>> BEGIN PAGE EXTRACT

I am in my early twenties, and for me, I have never felt more lost then I did right then. At one time my world was captivated with details, designs, sites and all of their schedules. I couldn't wait for the day that things would slow down.
One morning, I lied awake listening to the birds chirping outside my bedroom window. For some reason, I felt lighter than most mornings. I didn't have the gloominess hanging over me. Then my cell phone rang. I sprinted out of bed and was able to answer it on the third ring. "Hey sweetheart, I am going to see you at the deck in an hour from now” he said. Then I grabbed a shower and was out there in 30 minutes.

>> END PAGE EXTRACT
>> BEGIN SUPPLIED INFORMATION

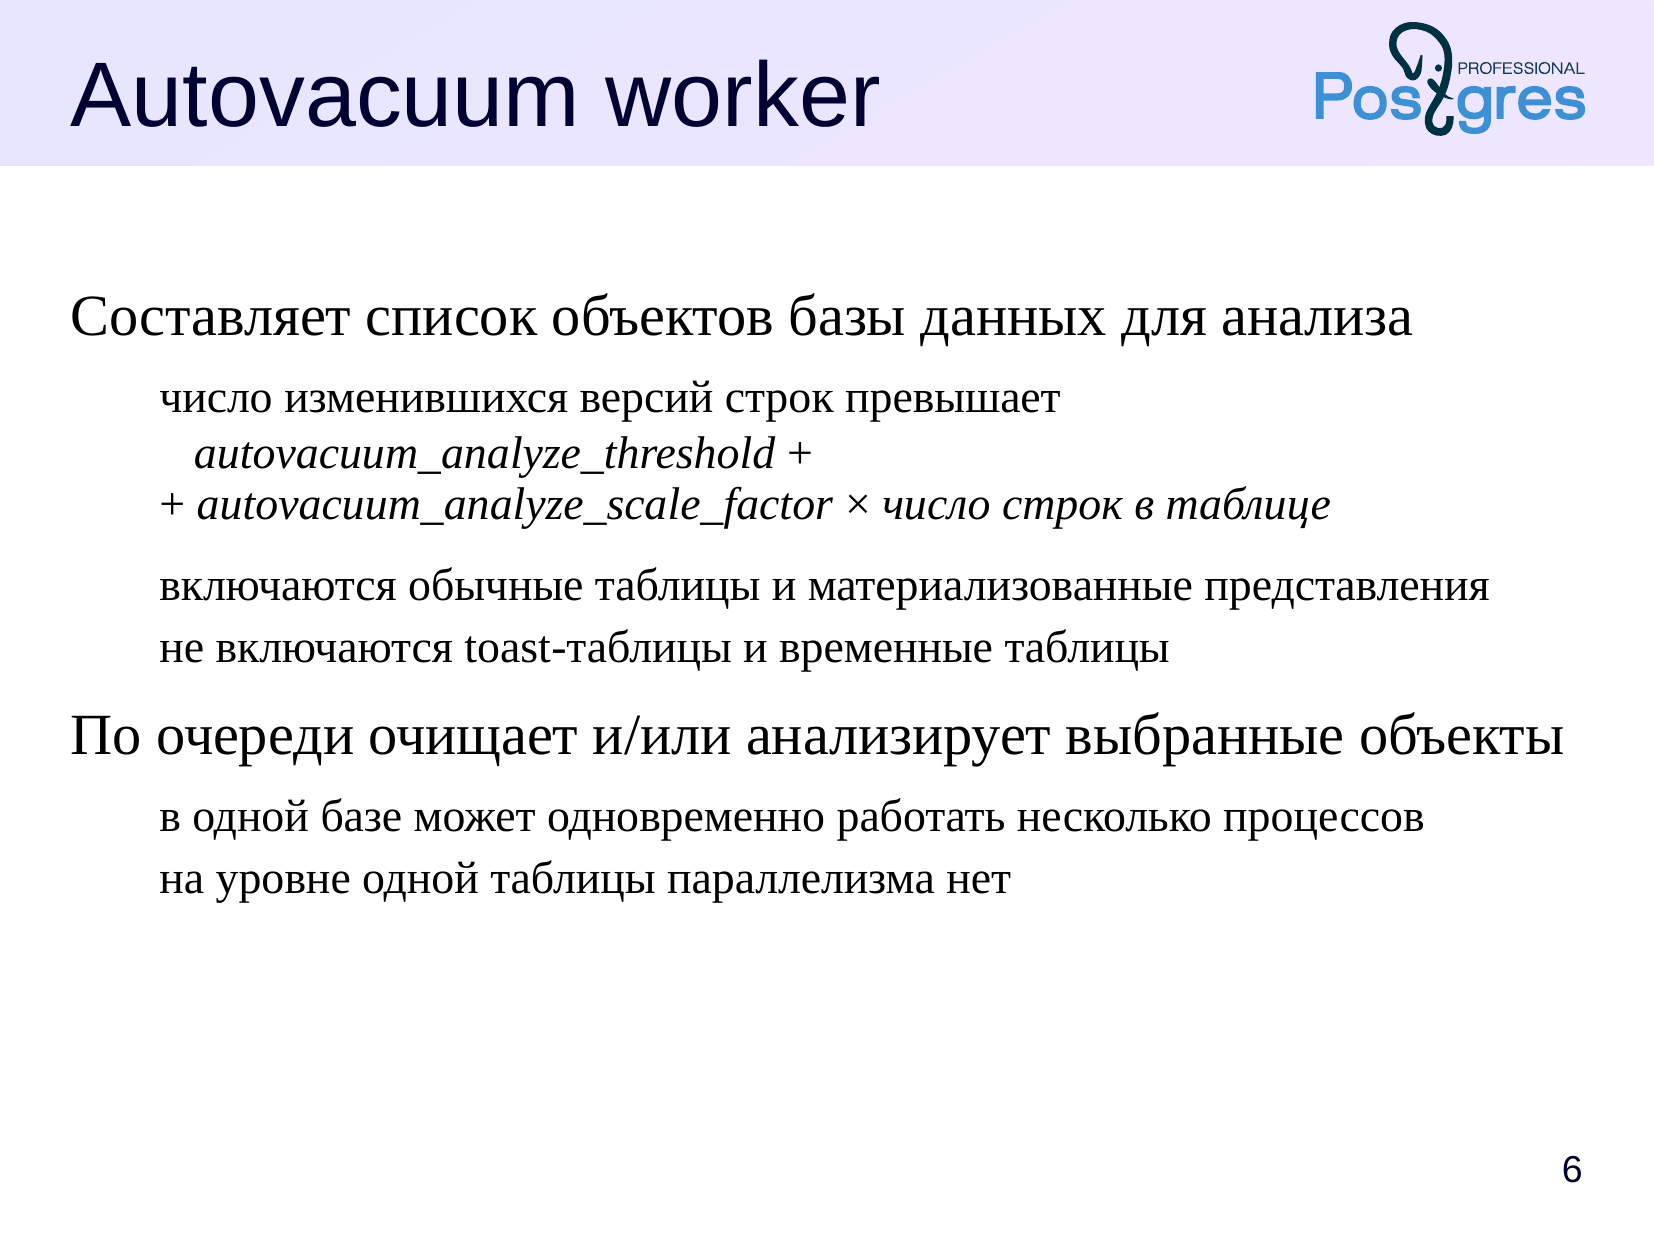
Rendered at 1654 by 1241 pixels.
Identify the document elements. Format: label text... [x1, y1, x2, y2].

title Autovacuum worker [70, 43, 1241, 147]
list Составляет список объектов базы данных для анализа число изменившихся версий строк превышает autovacuum_analyze_threshold + + autovacuum_analyze_scale_factor × число строк в таблице включаются обычные таблицы и материализованные представления не включаются toast-таблицы и временные таблицы По очереди очищает и/или анализирует выбранные объекты в одной базе может одновременно работать несколько процессов на уровне одной таблицы параллелизма нет [70, 283, 1583, 1141]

>> END SUPPLIED INFORMATION

In the narrative about the phone call, on which ring was the call answered?

THE ANSWER —
On the third ring.